Back in May, Rugby Australia saw a request for a temporary closed laws trial for matches involving the Western Force this year approved by the World Rugby Executive Committee.
Western Force, the Perth-based Western Australian club are currently competing in the "World Series Rugby", a competition new to the sport as of 2018.
The inaugural format sees the Force playing against representative teams from Fiji, Tonga, Samoa, New Zealand and Hong Kong.
In addition to the new competition, the two following rule amendments have also been put in place.
When a try is scored from play initiated from within the try scoring team’s own 22m and there is no break in continuity of possession by the scoring team, the try is awarded seven points (not five points). A conversion attempt would follow (making nine points total).
If possession changes or a penalty, lineout or scrum is awarded, then this breaks the sequence of possession for the try scoring team and a normal five-point try would be earned.
What this rule generally enforces is the possibility of scoring a "power try", a try which, if converted - can be worth nine points instead of the standard seven points.

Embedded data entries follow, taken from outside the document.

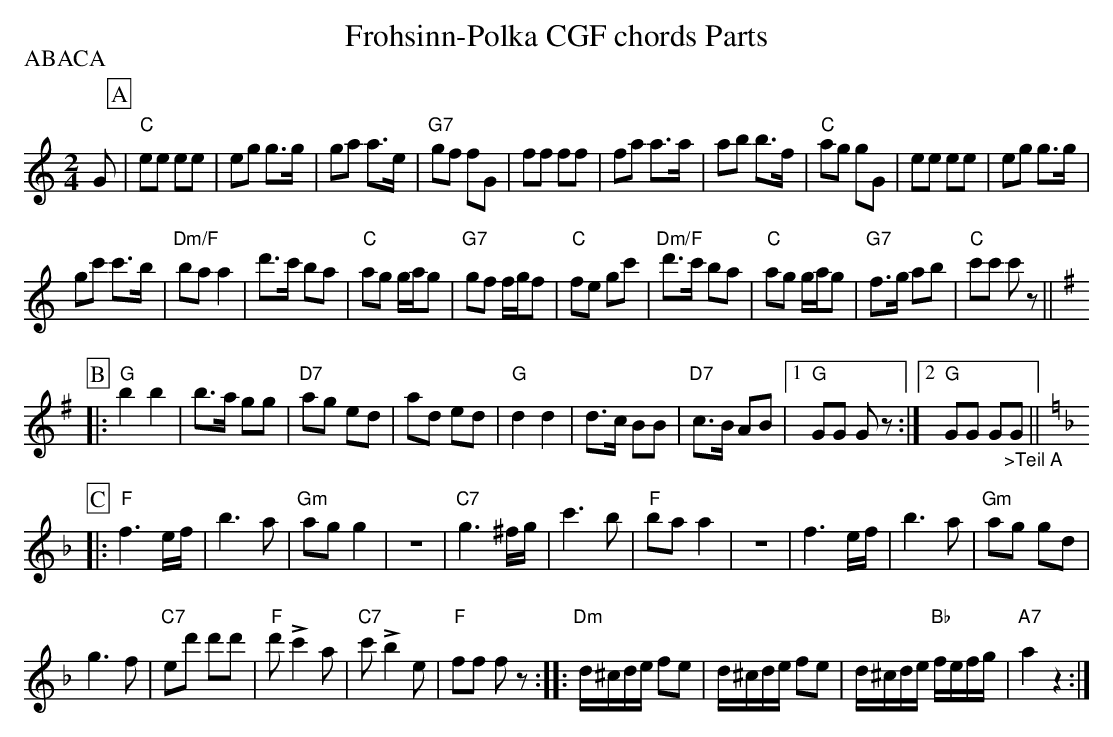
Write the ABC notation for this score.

X:1
T: Frohsinn-Polka CGF chords Parts
P:ABACA
M:2/4
L:1/8
K:C %%MIDI gchordon
G [P:A] |"C"ee ee | eg g>g | ga a>e | "G7"gf fG | ff ff | fa a>a | ab b>f | "C"ag gG | ee ee | eg g>g |
gc' c'>b | "Dm/F"baa2 | d'>c' ba | "C"ag g/a/g | "G7"gf f/g/f | "C"fe gc' | "Dm/F"d'>c' ba | "C"ag g/a/g | "G7"f>g ab | "C"c'c' c'z || [K:G]
[P:B]
|: "G"b2b2 | b>a gg | "D7"ag ed | ad ed | "G"d2d2 | d>c BB | "D7"c>B AB |1 "G"GG Gz :|2 "G"GG G"_>Teil A"G || [K:F]
[P:C]
|: "F"f3e/f/ | b3a | "Gm"agg2 | z4 | "C7"g3^f/g/ | c'3b | "F"baa2 | z4 | f3e/f/ | b3a | "Gm"ag gd |
g3f | "C7"ed' d'd' | "F"d'!>!c'2a | "C7"c'!>!b2e | "F"ff fz :: [L:1/16] "Dm"d^cde f2e2 | d^cde f2e2 | d^cde "Bb"fefg | "A7"a4z4 :|
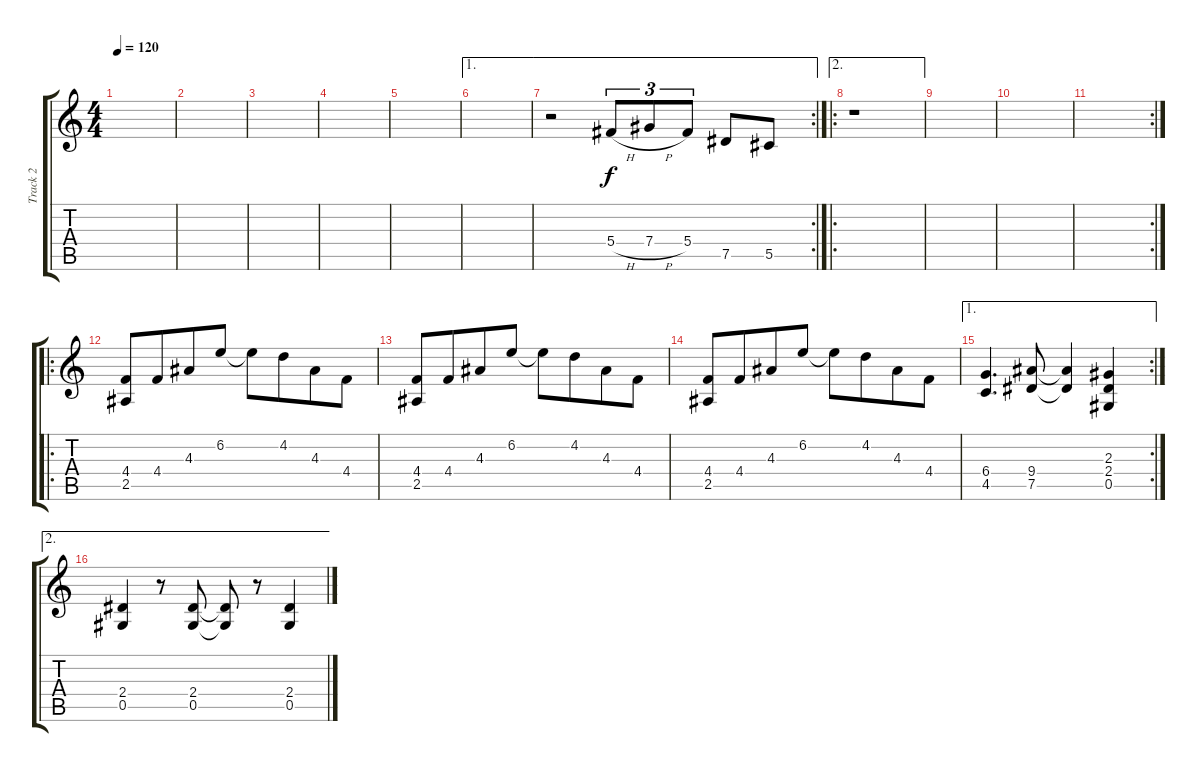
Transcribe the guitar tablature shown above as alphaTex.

\track ("Track 2" "Track 2") {instrument overdrivenguitar}
\staff {score tabs}
\tuning (Eb4 Bb3 Gb3 Db3 Ab2 Eb2) {hide}
\ts (4 4)
\tempo 120
\clef g2
\ks c
|
|
|
|
|
\ae 1
|
\ae 1
\rc 2
r.2 5.4{h}.8{tu (3 2)} 7.4{h}.8{tu (3 2)} 5.4.8{tu (3 2)} 7.5.8 5.5.8 |
\ae 2
\ro
r.1 |
|
|
\rc 2
|
\ro
(4.4 2.5).8 4.4.8{beam merge} 4.3.8 6.2.8 6.2{t}.8 4.2.8{beam merge} 4.3.8 4.4.8 |
(4.4 2.5).8 4.4.8{beam merge} 4.3.8 6.2.8 6.2{t}.8 4.2.8{beam merge} 4.3.8 4.4.8 |
(4.4 2.5).8 4.4.8{beam merge} 4.3.8 6.2.8 6.2{t}.8 4.2.8{beam merge} 4.3.8 4.4.8 |
\ae 1
\rc 2
(6.4 4.5).4{d} (9.4 7.5).8 (9.4{t} 7.5{t}).4 (2.3 2.4 0.5).4 |
\ae 2
(2.4 0.5).4 r.8 (2.4 0.5).8 (2.4{t} 0.5{t}).8 r.8 (2.4 0.5).4
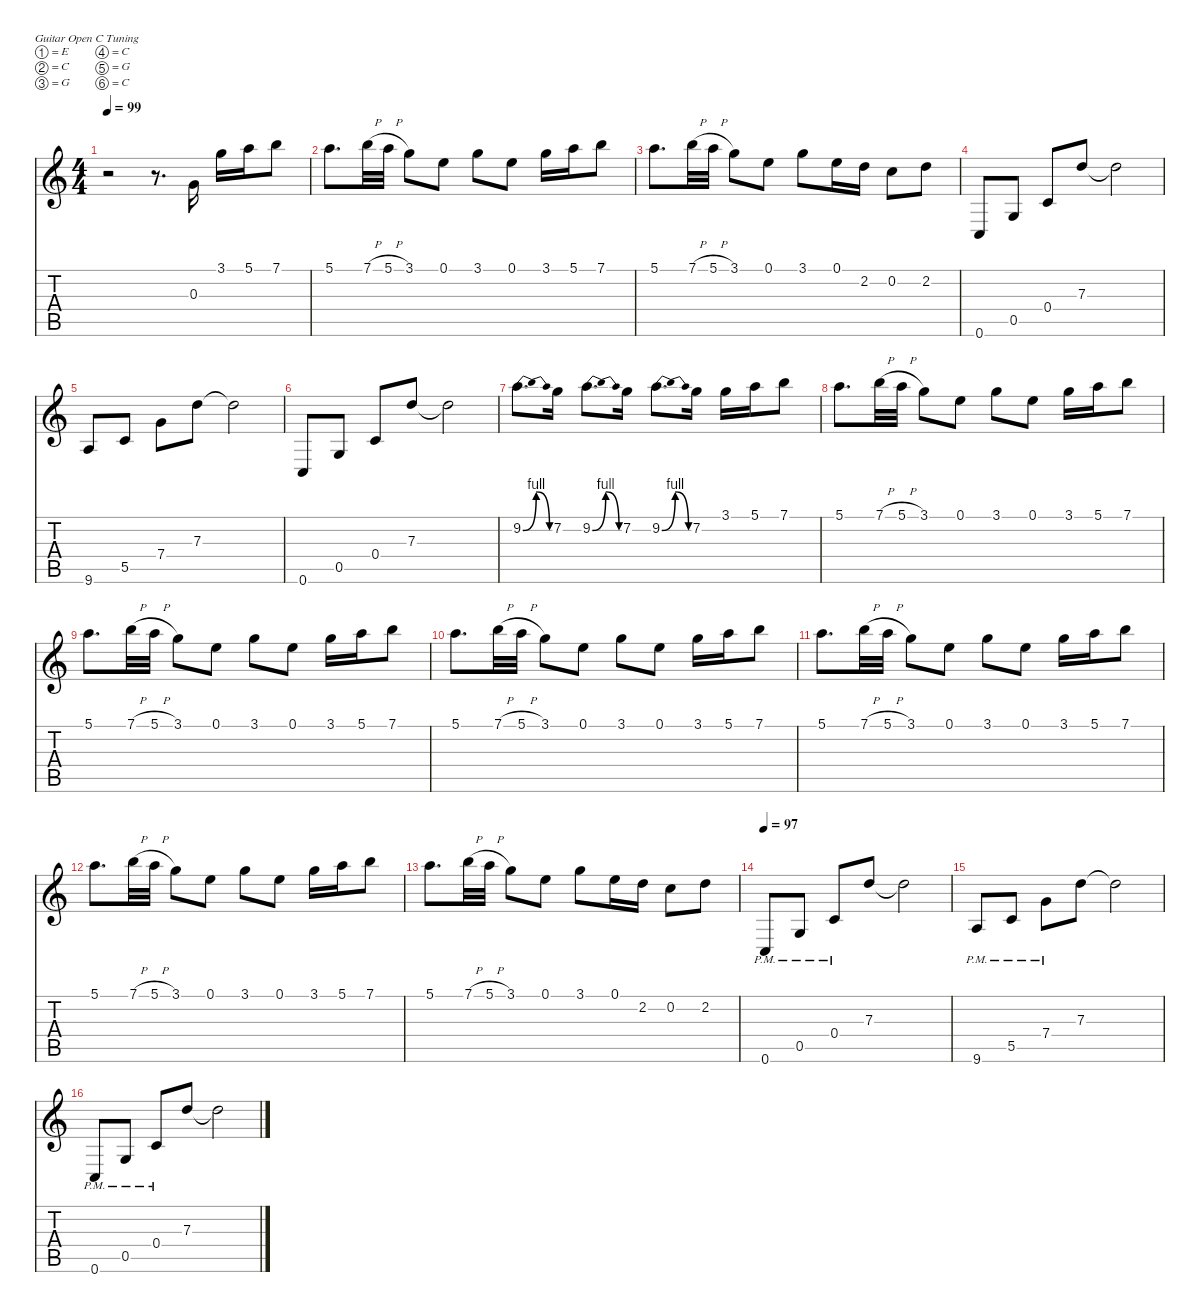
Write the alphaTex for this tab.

\defaultSystemsLayout 4
\hideDynamics
\bracketExtendMode nobrackets
\singleTrackTrackNamePolicy hidden
\multiTrackTrackNamePolicy hidden
\firstSystemTrackNameMode fullname
\firstSystemTrackNameOrientation horizontal
\otherSystemsTrackNameOrientation horizontal
\track ("Guitar 1" "dist.guit.") {instrument distortionguitar}
\staff {score tabs}
\tuning (E4 C4 G3 C3 G2 C2)
\ts (4 4)
\beaming (8 2 2 2 2)
\tempo 99
\clef g2
\ks c
r.2{dy f instrument distortionguitar beam Down} r.8{d beam Down} 0.3.16{beam Up} 3.1.16{beam Down} 5.1.16{beam Down} 7.1.8{beam Down} |
5.1.8{d beam Down} 7.1{h}.32{beam Down} 5.1{h}.32{beam Down} 3.1.8{beam Down} 0.1.8{beam Down} 3.1.8{beam Down} 0.1.8{beam Down} 3.1.16{beam Down} 5.1.16{beam Down} 7.1.8{beam Down} |
5.1.8{d beam Down} 7.1{h}.32{beam Down} 5.1{h}.32{beam Down} 3.1.8{beam Down} 0.1.8{beam Down} 3.1.8{beam Down} 0.1.16{beam Down} 2.2.16{beam Down} 0.2.8{beam Down} 2.2.8{beam Down} |
0.6.8{beam Up} 0.5.8{beam Up} 0.4.8{beam Up} 7.3.8{beam Up} 7.3{t}.2{beam Down} |
9.6.8{beam Up} 5.5.8{beam Up} 7.4.8{beam Down} 7.3.8{beam Down} 7.3{t}.2{beam Down} |
0.6.8{beam Up} 0.5.8{beam Up} 0.4.8{beam Up} 7.3.8{beam Up} 7.3{t}.2{beam Down} |
9.2{be (bendrelease 0 0 15 4 45 4 60 0)}.8{d beam Down} 7.2.16{beam Down} 9.2{be (bendrelease 0 0 15 4 45 4 60 0)}.8{d beam Down} 7.2.16{beam Down} 9.2{be (bendrelease 0 0 15 4 45 4 60 0)}.8{d beam Down} 7.2.16{beam Down} 3.1.16{beam Down} 5.1.16{beam Down} 7.1.8{beam Down} |
5.1.8{d beam Down} 7.1{h}.32{beam Down} 5.1{h}.32{beam Down} 3.1.8{beam Down} 0.1.8{beam Down} 3.1.8{beam Down} 0.1.8{beam Down} 3.1.16{beam Down} 5.1.16{beam Down} 7.1.8{beam Down} |
5.1.8{d beam Down} 7.1{h}.32{beam Down} 5.1{h}.32{beam Down} 3.1.8{beam Down} 0.1.8{beam Down} 3.1.8{beam Down} 0.1.8{beam Down} 3.1.16{beam Down} 5.1.16{beam Down} 7.1.8{beam Down} |
5.1.8{d beam Down} 7.1{h}.32{beam Down} 5.1{h}.32{beam Down} 3.1.8{beam Down} 0.1.8{beam Down} 3.1.8{beam Down} 0.1.8{beam Down} 3.1.16{beam Down} 5.1.16{beam Down} 7.1.8{beam Down} |
5.1.8{d beam Down} 7.1{h}.32{beam Down} 5.1{h}.32{beam Down} 3.1.8{beam Down} 0.1.8{beam Down} 3.1.8{beam Down} 0.1.8{beam Down} 3.1.16{beam Down} 5.1.16{beam Down} 7.1.8{beam Down} |
5.1.8{d beam Down} 7.1{h}.32{beam Down} 5.1{h}.32{beam Down} 3.1.8{beam Down} 0.1.8{beam Down} 3.1.8{beam Down} 0.1.8{beam Down} 3.1.16{beam Down} 5.1.16{beam Down} 7.1.8{beam Down} |
5.1.8{d beam Down} 7.1{h}.32{beam Down} 5.1{h}.32{beam Down} 3.1.8{beam Down} 0.1.8{beam Down} 3.1.8{beam Down} 0.1.16{beam Down} 2.2.16{beam Down} 0.2.8{beam Down} 2.2.8{beam Down} |
\tempo 97
0.6{pm}.8{beam Up} 0.5{pm}.8{beam Up} 0.4{pm}.8{beam Up} 7.3.8{beam Up} 7.3{t}.2{beam Down} |
9.6{pm}.8{beam Up} 5.5{pm}.8{beam Up} 7.4{pm}.8{beam Down} 7.3.8{beam Down} 7.3{t}.2{beam Down} |
0.6{pm}.8{beam Up} 0.5{pm}.8{beam Up} 0.4{pm}.8{beam Up} 7.3.8{beam Up} 7.3{t}.2{beam Down}
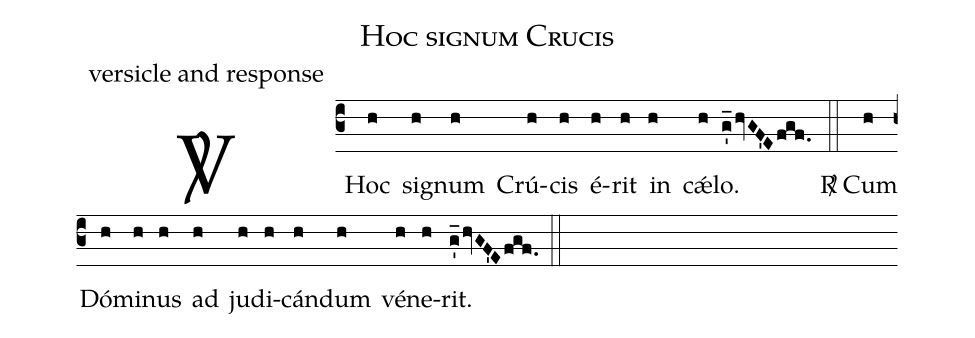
name: Hoc signum Crucis;
office-part: versicle and response;
def-m1:\ifx\vrlinebreak\undefined\else;
def-m2:\fi;
%%
% The syntax in this part is called gabc. Please refer to http://home.gna.org/gregorio/gabc/#basis

(c3)<sp>V/</sp>~Hoc(h) sig(h)num(h) Crú(h)cis(h) é(h)rit(h) in(h) cǽ(h)lo.(g'_hvGF'Efgf.) (::[em1]Z[em2])
<sp>R/</sp> Cum(h) Dó(h)mi(h)nus(h) ad(h) ju(h)di(h)cán(h)dum(h) vé(h)ne(h)rit.(g'_hvGF'Efgf.) (::)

And this past weekend saw history made as the first ever power try was scored as the Crusaders made light work of the Force at Perth's nib Stadium in a blowout 44-8 win.
The Christchurch-based New Zealand side, who compete in Super Rugby, were strong out of the gate as halfback Mitchell Drummond bagged the unprecedented score just six minutes into the match.
But it certainly appears to be a format to encourage more expansive play and providing it continues to produce more entertaining fixtures, could well be something the game's lawmakers start to consider branching out.